Extracted material START

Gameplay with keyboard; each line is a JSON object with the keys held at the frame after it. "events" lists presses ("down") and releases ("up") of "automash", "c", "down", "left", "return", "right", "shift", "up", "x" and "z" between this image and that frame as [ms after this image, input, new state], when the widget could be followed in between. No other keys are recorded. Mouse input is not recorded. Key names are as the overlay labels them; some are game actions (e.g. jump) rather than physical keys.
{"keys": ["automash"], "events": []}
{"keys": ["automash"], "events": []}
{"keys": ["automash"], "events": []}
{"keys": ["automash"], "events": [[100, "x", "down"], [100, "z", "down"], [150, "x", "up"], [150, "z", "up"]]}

Extracted material END

→ Goal of the exercise
Please output the listing in full, exactly as it was given above.

→ Completed task
Gameplay with keyboard; each line is a JSON object with the keys held at the frame after it. "events" lists presses ("down") and releases ("up") of "automash", "c", "down", "left", "return", "right", "shift", "up", "x" and "z" between this image and that frame as [ms after this image, input, new state], when the widget could be followed in between. No other keys are recorded. Mouse input is not recorded. Key names are as the overlay labels them; some are game actions (e.g. jump) rather than physical keys.
{"keys": ["automash"], "events": []}
{"keys": ["automash"], "events": []}
{"keys": ["automash"], "events": []}
{"keys": ["automash"], "events": [[100, "x", "down"], [100, "z", "down"], [150, "x", "up"], [150, "z", "up"]]}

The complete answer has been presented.